Thursday afternoon I was chatting with Khruu Kitiya (“Khruu” = “Teacher”), my Thai tutor, and she told me about her other job. While she has a few private students like me, her primary job is working at one of the ubiquitous Thai language schools here in Krungthep. As Khruu Kitiya explained, her Level 3 class, the one in which writing and reading Thai is first introduced, has been giving her trouble. Of the six students from six different countries, one of them is proving to be difficult.
It seems that there is always at least one in every class. He (almost always, it is a “he”) asks too many questions, leads the conversation down rabbit trails, and is always demanding the teacher justify why the language is the way it is. As near as I can tell from my own experience, it is the analytical types (yes, you engineers!) who seem to have the most trouble just letting go and accepting that there are some things in this world – and particularly some things in languages – that just don’t have a rational explanation. They are called the exceptions to the rules.

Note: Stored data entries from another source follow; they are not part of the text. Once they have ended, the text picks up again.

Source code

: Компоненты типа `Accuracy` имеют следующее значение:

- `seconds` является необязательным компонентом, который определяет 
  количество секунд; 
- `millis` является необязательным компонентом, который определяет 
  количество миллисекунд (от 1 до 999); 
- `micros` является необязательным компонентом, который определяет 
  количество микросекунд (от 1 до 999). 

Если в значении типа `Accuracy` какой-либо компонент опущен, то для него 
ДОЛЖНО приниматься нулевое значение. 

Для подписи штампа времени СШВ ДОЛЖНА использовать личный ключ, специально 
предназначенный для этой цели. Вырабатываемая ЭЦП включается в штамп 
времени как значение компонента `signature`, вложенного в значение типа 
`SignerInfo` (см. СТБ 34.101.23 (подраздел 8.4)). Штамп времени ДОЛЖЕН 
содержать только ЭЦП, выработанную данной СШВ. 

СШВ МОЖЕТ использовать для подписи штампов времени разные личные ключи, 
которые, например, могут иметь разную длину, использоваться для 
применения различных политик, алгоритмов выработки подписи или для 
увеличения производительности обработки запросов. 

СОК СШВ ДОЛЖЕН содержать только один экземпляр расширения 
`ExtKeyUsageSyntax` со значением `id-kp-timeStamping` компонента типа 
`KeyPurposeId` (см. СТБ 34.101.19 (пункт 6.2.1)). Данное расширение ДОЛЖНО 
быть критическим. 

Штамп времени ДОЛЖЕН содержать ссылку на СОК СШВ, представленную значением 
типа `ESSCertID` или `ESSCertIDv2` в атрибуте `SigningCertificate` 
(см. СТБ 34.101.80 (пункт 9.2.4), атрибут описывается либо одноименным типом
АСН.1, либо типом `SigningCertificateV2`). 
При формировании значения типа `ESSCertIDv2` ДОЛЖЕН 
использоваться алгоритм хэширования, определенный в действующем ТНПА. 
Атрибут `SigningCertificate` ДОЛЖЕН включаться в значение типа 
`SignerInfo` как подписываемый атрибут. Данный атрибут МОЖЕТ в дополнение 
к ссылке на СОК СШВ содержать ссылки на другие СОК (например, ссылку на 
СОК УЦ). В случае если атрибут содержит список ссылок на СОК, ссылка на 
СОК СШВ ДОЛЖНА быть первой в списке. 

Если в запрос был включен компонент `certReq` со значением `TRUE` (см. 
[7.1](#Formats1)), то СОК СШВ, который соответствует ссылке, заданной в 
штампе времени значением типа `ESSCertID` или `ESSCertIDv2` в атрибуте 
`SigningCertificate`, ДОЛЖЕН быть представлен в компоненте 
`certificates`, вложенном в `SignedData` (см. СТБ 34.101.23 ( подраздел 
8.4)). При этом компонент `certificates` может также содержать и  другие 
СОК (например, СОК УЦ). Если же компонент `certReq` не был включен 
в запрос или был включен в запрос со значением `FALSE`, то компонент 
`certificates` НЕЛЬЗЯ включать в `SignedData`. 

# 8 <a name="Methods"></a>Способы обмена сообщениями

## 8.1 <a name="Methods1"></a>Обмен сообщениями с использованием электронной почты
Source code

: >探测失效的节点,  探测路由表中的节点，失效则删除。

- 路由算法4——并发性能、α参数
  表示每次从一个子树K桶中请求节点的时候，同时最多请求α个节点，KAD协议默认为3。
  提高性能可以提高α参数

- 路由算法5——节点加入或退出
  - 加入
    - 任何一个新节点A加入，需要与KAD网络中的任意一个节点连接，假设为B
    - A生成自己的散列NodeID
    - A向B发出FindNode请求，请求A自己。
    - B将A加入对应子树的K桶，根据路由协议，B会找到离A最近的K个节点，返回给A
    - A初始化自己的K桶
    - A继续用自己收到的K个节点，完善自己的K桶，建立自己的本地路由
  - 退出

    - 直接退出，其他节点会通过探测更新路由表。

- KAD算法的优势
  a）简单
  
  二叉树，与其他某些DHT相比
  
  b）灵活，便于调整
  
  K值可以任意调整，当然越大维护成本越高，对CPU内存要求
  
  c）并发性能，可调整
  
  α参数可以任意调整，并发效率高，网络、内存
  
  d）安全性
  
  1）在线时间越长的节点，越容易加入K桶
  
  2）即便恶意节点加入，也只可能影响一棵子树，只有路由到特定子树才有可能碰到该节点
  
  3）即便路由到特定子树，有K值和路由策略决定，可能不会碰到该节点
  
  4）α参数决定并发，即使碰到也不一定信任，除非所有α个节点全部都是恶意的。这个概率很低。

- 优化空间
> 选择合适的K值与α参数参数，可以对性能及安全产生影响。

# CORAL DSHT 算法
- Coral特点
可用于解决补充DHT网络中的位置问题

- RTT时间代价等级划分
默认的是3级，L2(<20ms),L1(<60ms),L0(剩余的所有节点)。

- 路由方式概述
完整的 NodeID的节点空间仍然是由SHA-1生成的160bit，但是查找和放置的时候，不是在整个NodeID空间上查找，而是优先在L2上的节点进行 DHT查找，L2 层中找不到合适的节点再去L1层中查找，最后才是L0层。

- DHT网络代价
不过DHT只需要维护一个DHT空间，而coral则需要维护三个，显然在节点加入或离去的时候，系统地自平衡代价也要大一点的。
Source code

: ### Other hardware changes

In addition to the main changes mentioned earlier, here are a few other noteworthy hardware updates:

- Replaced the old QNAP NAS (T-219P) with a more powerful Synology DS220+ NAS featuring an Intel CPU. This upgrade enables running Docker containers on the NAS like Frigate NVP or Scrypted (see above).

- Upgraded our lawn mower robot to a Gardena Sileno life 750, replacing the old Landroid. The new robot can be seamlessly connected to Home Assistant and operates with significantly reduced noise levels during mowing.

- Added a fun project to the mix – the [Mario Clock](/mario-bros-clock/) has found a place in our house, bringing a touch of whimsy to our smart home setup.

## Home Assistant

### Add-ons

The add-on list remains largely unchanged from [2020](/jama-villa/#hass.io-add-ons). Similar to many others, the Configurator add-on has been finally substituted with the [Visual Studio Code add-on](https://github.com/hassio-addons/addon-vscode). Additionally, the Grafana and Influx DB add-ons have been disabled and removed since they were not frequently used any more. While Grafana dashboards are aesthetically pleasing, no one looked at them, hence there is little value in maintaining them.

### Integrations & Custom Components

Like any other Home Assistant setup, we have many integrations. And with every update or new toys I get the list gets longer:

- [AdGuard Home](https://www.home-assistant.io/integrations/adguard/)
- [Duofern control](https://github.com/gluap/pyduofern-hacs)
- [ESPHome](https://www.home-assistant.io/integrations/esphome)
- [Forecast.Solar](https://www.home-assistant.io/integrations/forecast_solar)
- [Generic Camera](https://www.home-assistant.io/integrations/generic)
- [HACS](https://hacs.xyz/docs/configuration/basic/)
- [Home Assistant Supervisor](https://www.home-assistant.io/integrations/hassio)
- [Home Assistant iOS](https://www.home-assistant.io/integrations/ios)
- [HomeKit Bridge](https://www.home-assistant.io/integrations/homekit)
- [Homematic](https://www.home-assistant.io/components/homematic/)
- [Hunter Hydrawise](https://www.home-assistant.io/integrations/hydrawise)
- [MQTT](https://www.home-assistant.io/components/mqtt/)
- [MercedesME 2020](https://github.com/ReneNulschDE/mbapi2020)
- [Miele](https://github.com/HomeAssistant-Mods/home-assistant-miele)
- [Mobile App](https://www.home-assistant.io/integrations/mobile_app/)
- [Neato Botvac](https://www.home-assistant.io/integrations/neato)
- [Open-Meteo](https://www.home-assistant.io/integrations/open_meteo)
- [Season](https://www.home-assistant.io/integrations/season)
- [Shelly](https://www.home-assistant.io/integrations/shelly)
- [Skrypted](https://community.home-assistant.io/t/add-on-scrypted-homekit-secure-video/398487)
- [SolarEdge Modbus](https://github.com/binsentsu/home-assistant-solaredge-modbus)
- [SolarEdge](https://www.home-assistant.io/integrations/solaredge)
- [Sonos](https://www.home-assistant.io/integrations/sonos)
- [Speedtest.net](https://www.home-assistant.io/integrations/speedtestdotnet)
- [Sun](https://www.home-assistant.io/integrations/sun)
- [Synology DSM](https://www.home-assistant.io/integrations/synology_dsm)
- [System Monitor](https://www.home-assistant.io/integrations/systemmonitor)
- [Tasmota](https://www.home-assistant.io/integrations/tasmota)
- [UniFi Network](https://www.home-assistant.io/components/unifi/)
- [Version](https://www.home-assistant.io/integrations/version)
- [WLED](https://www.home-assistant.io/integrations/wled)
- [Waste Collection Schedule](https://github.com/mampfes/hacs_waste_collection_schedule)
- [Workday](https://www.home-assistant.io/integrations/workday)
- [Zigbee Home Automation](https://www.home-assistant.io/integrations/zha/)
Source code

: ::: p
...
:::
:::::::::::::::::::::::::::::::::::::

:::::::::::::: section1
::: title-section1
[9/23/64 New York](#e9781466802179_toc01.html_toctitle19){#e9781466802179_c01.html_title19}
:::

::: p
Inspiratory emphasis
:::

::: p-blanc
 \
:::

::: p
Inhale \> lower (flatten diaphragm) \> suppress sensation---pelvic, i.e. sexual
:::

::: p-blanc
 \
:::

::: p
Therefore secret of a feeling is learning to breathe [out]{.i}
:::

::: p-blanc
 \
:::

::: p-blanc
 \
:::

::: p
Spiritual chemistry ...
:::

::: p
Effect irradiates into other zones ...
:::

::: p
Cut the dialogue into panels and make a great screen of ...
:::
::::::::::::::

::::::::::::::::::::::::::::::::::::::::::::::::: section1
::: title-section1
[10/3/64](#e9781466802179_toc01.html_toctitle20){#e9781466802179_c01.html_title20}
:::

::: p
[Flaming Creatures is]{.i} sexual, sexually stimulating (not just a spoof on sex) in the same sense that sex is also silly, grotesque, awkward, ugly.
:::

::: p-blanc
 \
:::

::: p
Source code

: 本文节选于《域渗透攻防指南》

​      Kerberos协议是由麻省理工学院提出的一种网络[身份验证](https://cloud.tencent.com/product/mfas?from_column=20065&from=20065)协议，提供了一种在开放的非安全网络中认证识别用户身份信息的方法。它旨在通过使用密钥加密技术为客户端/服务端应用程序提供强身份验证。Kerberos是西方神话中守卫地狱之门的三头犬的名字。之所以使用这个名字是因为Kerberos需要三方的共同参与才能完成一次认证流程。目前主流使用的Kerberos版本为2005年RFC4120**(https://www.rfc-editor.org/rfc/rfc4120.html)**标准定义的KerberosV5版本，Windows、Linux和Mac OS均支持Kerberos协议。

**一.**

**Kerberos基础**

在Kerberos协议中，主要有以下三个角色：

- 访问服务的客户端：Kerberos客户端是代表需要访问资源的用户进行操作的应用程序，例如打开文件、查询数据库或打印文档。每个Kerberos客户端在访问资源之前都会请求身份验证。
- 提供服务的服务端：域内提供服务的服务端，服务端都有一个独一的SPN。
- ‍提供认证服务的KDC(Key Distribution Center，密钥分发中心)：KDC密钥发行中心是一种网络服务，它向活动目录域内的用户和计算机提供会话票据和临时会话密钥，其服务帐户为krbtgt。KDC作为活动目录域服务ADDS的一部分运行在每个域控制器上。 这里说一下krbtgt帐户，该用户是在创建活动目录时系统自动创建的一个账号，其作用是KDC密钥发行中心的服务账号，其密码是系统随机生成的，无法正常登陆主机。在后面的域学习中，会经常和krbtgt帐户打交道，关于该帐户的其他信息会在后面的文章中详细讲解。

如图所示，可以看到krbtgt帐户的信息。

In this case, Khruu Kitiya’s one student spent a half-hour debating with her during class about why the Thai government should just march right in (between coups) and fix all the problems with the language. Those unarticulated consonants? Get rid of them! Those confusing spellings that come from Sanskrit? Change them! He wanted to know why, if the language had these “problems,” someone didn’t fix them.
Khruu Kitiya, with extraordinary patience that is characteristic of the Thais, tried to explain that even if the government wanted to change the language, they couldn’t. The language is a deep part of the Thai people’s culture and it is the way it is because it is a reflection of the many cultures and people who eventually became a part of the country. (In fact, as a historical side note, the Thai government has tried to change the language before under the military leader Field Marshal Pibulsonggram during the World War II era. The changes did not stick.)
The student used the analogy of an old sofa. If you had an old sofa in your house and you knew it no longer was useful, why wouldn’t you just through it out? Needless to say, Khruu Kitiya was not won over by that analogy.
What I don’t understand is why someone would come to a country and choose to study the language if he or she was not prepared to accept it on its own terms. Why would someone be so arrogant as to think that his or her perspective on what was “right” or “wrong” for another language was superior to the way the language already is?
While Khruu Kitiya wanted to remain non-confrontational, I encouraged her to ask the student next time – in a friendly and non-confrontational way – whether in his country (Italy) it is considered polite to go into someone else’s house and criticize their furniture. She could explain that in Thailand, one doesn’t go into a house as a guest and then suggest the sofa be thrown out.
Anyhow, this is the type of thing that keeps me from hanging out with many expats. Whether it be the language or a dozen other things, there are many people who seem to lack any understanding of how to appreciate the culture they have chosen to live in.